[PROBLEM STATEMENT]
If a line in the records below contains the word "rule", return that line.

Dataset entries
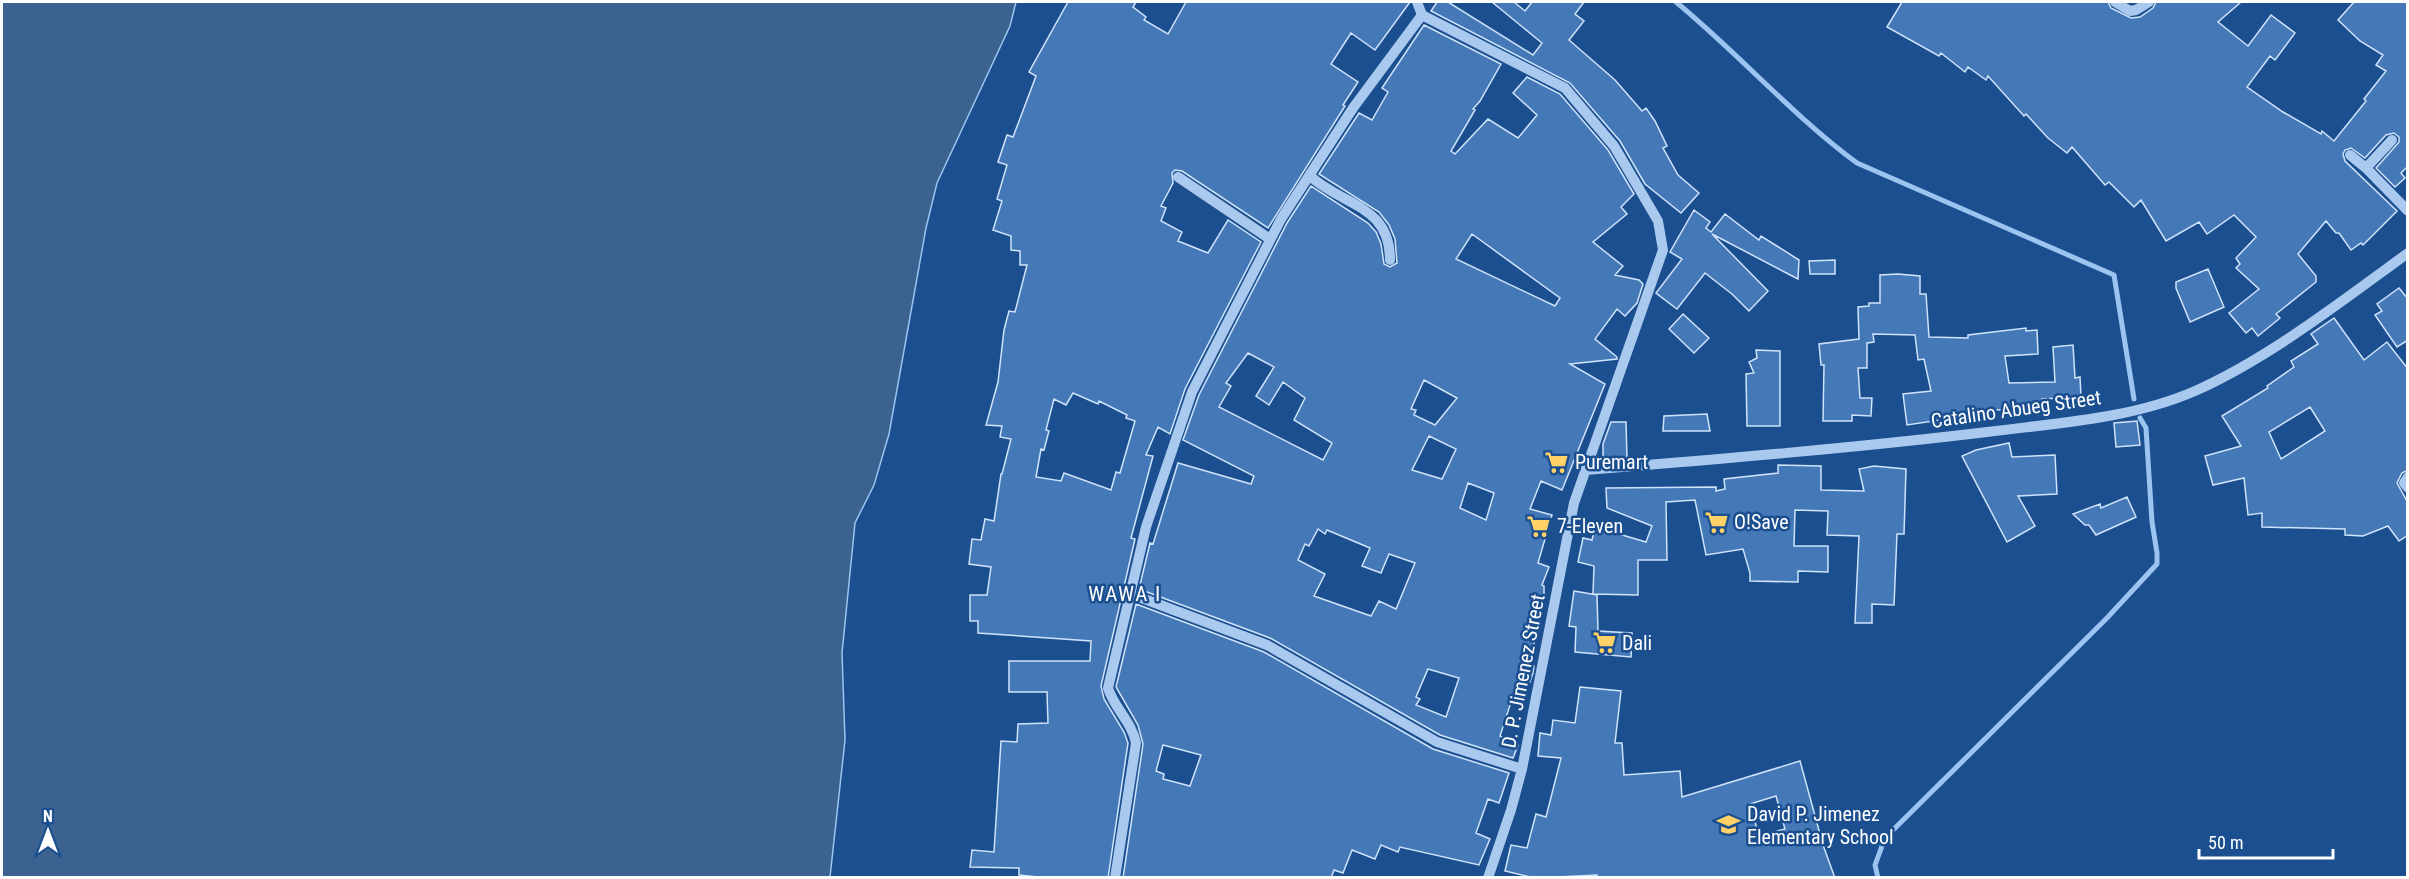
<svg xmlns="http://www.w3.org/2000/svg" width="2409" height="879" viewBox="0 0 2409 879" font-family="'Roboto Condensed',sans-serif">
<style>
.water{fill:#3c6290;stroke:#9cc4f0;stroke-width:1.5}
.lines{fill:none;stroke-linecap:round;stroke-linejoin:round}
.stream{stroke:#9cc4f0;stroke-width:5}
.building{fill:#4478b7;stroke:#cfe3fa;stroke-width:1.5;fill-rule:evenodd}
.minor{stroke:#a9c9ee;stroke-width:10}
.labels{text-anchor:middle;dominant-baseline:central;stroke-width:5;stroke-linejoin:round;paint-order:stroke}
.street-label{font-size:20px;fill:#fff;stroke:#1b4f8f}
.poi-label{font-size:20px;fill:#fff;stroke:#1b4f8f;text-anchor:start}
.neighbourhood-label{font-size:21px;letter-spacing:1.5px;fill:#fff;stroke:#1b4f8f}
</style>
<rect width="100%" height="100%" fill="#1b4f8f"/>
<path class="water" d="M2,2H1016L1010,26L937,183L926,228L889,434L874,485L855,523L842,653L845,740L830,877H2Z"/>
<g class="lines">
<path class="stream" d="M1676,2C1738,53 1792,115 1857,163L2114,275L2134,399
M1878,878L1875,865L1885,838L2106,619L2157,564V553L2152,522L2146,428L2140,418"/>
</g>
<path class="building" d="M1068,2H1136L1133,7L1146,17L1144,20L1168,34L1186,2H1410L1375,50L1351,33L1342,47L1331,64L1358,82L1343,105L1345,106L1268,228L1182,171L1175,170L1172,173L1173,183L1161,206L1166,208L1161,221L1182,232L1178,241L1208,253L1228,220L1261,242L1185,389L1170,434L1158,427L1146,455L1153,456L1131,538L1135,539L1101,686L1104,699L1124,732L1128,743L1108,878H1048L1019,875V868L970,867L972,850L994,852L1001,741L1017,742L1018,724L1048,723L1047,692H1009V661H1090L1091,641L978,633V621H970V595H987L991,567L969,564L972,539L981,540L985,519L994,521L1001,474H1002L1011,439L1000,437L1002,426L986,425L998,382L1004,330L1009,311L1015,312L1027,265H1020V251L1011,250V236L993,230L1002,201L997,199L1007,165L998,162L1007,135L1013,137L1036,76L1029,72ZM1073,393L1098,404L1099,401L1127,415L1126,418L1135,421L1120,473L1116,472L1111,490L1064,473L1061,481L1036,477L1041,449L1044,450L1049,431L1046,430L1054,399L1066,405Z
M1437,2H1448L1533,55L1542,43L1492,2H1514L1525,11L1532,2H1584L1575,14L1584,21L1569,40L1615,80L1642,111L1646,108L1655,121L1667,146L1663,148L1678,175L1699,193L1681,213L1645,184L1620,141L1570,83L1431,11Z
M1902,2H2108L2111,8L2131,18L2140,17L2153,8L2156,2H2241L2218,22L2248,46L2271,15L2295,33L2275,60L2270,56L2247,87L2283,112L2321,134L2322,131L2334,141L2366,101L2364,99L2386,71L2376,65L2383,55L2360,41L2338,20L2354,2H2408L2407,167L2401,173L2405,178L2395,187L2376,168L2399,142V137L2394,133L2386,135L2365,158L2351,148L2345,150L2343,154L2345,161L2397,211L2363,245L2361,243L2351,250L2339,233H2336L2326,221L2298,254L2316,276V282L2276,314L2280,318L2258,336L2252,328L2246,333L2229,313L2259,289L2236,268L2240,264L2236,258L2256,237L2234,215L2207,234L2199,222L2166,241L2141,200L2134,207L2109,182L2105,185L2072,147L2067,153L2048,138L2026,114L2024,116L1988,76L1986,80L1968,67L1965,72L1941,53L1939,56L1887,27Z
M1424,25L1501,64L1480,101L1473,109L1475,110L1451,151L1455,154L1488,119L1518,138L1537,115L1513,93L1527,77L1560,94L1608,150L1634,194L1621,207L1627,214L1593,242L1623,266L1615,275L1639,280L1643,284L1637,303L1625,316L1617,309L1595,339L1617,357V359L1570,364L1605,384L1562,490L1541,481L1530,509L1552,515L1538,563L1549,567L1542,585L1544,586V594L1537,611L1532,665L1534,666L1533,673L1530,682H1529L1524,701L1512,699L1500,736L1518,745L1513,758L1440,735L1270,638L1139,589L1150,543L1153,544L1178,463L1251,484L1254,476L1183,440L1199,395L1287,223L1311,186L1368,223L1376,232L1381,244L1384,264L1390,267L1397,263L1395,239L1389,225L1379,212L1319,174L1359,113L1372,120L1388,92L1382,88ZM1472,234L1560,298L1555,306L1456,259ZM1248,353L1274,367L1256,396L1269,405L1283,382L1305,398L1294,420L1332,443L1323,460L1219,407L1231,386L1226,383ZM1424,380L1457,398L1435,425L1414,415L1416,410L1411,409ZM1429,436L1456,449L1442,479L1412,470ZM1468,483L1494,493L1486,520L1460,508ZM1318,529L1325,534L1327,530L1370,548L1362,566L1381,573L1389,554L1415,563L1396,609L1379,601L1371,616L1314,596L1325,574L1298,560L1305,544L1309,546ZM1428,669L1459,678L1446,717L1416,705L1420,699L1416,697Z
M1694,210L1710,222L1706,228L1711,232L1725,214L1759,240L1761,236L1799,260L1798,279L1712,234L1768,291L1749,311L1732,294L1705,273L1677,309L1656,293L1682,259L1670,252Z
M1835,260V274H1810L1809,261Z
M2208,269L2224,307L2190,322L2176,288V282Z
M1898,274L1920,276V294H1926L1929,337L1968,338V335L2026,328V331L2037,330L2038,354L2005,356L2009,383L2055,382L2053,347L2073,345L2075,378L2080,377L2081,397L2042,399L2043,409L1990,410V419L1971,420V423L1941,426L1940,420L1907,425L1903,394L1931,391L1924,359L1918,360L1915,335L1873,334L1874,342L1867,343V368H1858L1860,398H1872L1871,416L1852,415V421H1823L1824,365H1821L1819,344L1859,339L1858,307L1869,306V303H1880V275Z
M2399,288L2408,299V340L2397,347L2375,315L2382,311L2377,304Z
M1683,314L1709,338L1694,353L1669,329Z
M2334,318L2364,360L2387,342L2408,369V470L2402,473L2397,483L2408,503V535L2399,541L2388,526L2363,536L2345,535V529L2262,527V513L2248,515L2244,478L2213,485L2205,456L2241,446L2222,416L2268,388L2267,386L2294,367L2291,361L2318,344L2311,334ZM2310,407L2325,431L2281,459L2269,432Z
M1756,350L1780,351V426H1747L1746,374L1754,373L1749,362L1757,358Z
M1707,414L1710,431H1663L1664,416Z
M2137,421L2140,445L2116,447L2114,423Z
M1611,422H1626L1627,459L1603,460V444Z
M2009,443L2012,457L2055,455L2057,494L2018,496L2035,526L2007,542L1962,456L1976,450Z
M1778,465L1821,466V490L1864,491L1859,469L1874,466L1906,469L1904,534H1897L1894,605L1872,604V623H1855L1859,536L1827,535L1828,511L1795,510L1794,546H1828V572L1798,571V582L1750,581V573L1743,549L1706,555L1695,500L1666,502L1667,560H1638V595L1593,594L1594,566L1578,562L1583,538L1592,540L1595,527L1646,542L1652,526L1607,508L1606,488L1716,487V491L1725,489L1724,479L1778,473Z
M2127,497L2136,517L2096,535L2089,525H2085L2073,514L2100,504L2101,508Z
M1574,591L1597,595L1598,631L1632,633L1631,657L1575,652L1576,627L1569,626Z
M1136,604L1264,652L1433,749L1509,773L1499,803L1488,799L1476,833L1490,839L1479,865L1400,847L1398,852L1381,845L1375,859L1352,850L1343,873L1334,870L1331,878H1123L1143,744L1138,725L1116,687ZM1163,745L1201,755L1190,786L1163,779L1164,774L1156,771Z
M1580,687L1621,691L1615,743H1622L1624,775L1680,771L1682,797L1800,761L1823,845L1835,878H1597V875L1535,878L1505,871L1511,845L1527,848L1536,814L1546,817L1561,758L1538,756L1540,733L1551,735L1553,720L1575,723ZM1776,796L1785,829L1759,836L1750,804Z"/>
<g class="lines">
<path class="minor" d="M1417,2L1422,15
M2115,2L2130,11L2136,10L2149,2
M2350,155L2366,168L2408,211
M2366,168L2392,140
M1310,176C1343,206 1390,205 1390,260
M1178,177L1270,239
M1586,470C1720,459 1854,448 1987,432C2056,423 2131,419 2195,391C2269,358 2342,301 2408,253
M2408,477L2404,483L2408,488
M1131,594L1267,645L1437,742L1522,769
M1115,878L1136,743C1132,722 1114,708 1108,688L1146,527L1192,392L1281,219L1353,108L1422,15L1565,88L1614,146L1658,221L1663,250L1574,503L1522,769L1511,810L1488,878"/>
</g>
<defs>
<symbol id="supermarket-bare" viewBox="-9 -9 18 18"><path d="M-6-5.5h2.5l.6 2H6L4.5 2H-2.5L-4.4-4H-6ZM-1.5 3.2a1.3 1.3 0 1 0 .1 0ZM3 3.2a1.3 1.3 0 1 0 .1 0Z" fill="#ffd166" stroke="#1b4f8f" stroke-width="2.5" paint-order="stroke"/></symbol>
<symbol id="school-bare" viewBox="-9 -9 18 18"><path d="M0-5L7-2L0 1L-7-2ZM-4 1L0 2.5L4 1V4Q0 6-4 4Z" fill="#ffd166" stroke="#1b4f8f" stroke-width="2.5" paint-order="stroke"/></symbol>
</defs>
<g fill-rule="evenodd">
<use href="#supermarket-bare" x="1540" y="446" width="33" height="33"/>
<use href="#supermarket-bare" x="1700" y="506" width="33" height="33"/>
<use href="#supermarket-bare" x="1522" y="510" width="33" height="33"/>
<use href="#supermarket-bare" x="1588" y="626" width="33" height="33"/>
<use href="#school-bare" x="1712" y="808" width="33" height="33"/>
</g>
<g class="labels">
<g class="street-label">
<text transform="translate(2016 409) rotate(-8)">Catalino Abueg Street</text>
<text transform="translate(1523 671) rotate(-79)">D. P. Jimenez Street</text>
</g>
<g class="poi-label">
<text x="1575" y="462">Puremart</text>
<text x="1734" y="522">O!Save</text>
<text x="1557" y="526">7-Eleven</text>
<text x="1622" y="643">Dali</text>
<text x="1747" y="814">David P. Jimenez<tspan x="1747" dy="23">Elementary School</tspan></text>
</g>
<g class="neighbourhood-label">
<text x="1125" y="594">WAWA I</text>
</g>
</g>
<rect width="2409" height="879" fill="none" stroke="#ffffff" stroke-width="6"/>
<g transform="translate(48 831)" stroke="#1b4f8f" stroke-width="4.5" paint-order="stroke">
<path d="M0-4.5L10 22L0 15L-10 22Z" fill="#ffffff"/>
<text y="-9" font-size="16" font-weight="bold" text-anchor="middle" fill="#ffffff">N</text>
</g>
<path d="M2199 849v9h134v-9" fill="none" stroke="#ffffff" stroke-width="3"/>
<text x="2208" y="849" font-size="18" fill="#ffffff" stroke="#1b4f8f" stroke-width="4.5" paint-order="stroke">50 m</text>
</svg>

[SOLUTION TO THIS PROBLEM]
.building{fill:#4478b7;stroke:#cfe3fa;stroke-width:1.5;fill-rule:evenodd}
<g fill-rule="evenodd">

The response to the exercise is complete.